I continued to walk around the general area and began to notice small-ish lumps of earth with trees grouping out, and I knew that mound was not meant to be there. As terrible as it was, leaving and reflecting I found a certain beauty in the area. The concept of from dust to dust seemed embodies in the grave. In life these people were tortured and persecuted [to put it lightly] but in death they became part of the earthy. Mother Earth came back for her children, and now the area stands as a place to honor and to remember, where their lives live on in each tree, each leaf, each blade of grass. I think that if I can think about it like that somehow these people have found peace. I may not be religious, but I still find incredible value in the concept or idea of an afterlife, entity, or even some sort of universal energy which was thrown off upon mankind's greatest evil.
So many places that we have been to I feel like something is off. Something about the area is just wrong, as though the injustices still bleed from the very earth. Here, however? Here there was certain peace in the air, a promise of sorts. A promise of change and hope.
On a lighter note, Krakow is beautiful. The design of the buildings was a mix of simple German-esc, and complex Corinthian-style design. Churches and synagogues towered into the sky, the streets rang with life, trees swayed and welcomed visitors from all over the world. For lunch we were allowed to wander in groups, making new friends and hanging out with the old. We got vegan food as a small group [best wrap I have EVER tasted, vegan or otherwise], went to market, entered the church, and explored the surrounding area. The market was abound with amber products, tourist traps, and wonderful jewelry. The church had the most wonderful complex interior, with endless ceilings, multiple altar rooms, and magnificent icons. Almost everything was covered in some sort of gold finish, bouncing light around the large cavern.
Turns out, both the Jews and the Catholic/Christians remained fairly open minded about learning and being exposed to a different belief system.
Walking around the sun began to fall and the sky was strewn with memorizing pinks and blue, streaks of purple highlight a brilliant full moon, hanging proudly over a carefully constructed castle. It was a sight worth seeing.

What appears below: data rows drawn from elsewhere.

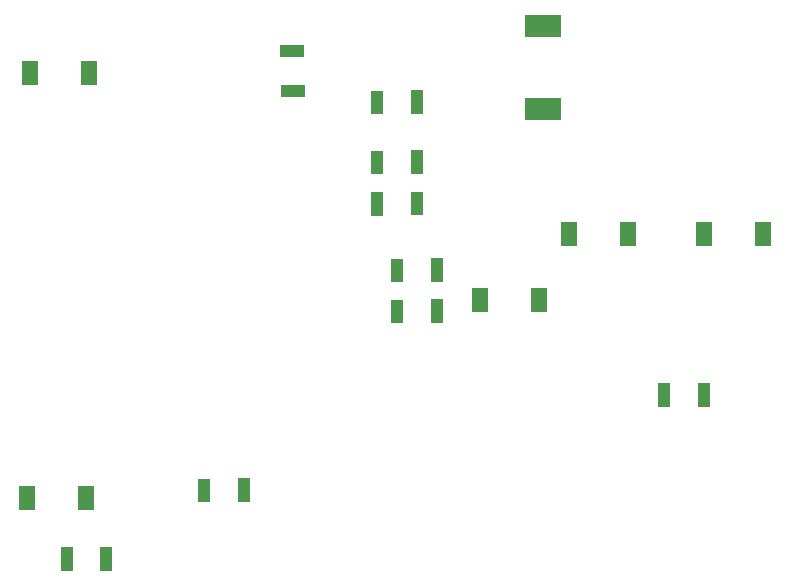
<source format=gbr>
%FSLAX34Y34*%
%MOMM*%
%LNSMDMASK_BOTTOM*%
G71*
G01*
%ADD10R,1.000X2.000*%
%ADD11R,2.000X1.000*%
%ADD12R,1.400X2.000*%
%ADD13R,3.020X1.980*%
%LPD*%
X242920Y-515679D02*
G54D10*
D03*
X209120Y-516179D02*
G54D10*
D03*
X748544Y-376730D02*
G54D10*
D03*
X714744Y-377230D02*
G54D10*
D03*
G36*
X320430Y-447908D02*
X330430Y-447908D01*
X330430Y-467908D01*
X320430Y-467908D01*
X320430Y-447908D01*
G37*
G36*
X354230Y-447408D02*
X364230Y-447408D01*
X364230Y-467408D01*
X354230Y-467408D01*
X354230Y-447408D01*
G37*
G36*
X467177Y-119590D02*
X477177Y-119590D01*
X477178Y-139590D01*
X467178Y-139590D01*
X467177Y-119590D01*
G37*
G36*
X500977Y-119090D02*
X510977Y-119090D01*
X510978Y-139090D01*
X500978Y-139090D01*
X500977Y-119090D01*
G37*
G36*
X467177Y-170390D02*
X477177Y-170390D01*
X477178Y-190390D01*
X467178Y-190390D01*
X467177Y-170390D01*
G37*
G36*
X500977Y-169890D02*
X510977Y-169890D01*
X510978Y-189890D01*
X500978Y-189890D01*
X500977Y-169890D01*
G37*
G36*
X467177Y-205315D02*
X477177Y-205315D01*
X477178Y-225315D01*
X467178Y-225315D01*
X467177Y-205315D01*
G37*
G36*
X500977Y-204815D02*
X510977Y-204815D01*
X510978Y-224815D01*
X500978Y-224815D01*
X500977Y-204815D01*
G37*
X400908Y-119495D02*
G54D11*
D03*
X400408Y-85695D02*
G54D11*
D03*
G36*
X484072Y-296483D02*
X494072Y-296483D01*
X494072Y-316483D01*
X484072Y-316483D01*
X484072Y-296483D01*
G37*
G36*
X517872Y-295983D02*
X527872Y-295983D01*
X527872Y-315983D01*
X517872Y-315983D01*
X517872Y-295983D01*
G37*
G36*
X484072Y-261558D02*
X494072Y-261558D01*
X494072Y-281558D01*
X484072Y-281558D01*
X484072Y-261558D01*
G37*
G36*
X517872Y-261058D02*
X527872Y-261058D01*
X527872Y-281058D01*
X517872Y-281058D01*
X517872Y-261058D01*
G37*
X634457Y-240564D02*
G54D12*
D03*
X684457Y-240564D02*
G54D12*
D03*
X749144Y-240627D02*
G54D12*
D03*
X799144Y-240627D02*
G54D12*
D03*
X612265Y-134606D02*
G54D13*
D03*
X612265Y-64506D02*
G54D13*
D03*
X559072Y-296958D02*
G54D12*
D03*
X609072Y-296958D02*
G54D12*
D03*
X227816Y-104876D02*
G54D12*
D03*
X177816Y-104876D02*
G54D12*
D03*
X175755Y-464332D02*
G54D12*
D03*
X225755Y-464332D02*
G54D12*
D03*
M02*

</source>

She said "For once I felt as though I really did belong". She is Jewish, and she told me about how the Jewish community is fairly sparse, hidden, even suppressed back in Boston. Here, within the place that used to murder Jews, she felt as though she belonged. Incredible work has been done to restore Jewish culture to Poland, and it has been paying off. In the span of a few hours, I learned more about Judaism than all 16 years of living. Something about that just isn't right. Celebrating Jewish culture and heritage is often overlooked and devalued, but here In Poland it is celebrated and on an upward track to restoration.
Auschwitz! Great...No one is particularly excited for tomorrow. It is more nerves and anxiety, where each of us has a different interpretation and set of expectations for the camp. From what I understand it is museum-esc with information boards and whatnot. It's terrifying. Auschwitz is right there, across the street, and tomorrow we take on something none of us ever imagined. The new day holds new adventures, and an extreme need for the comforts we can find in each others presence.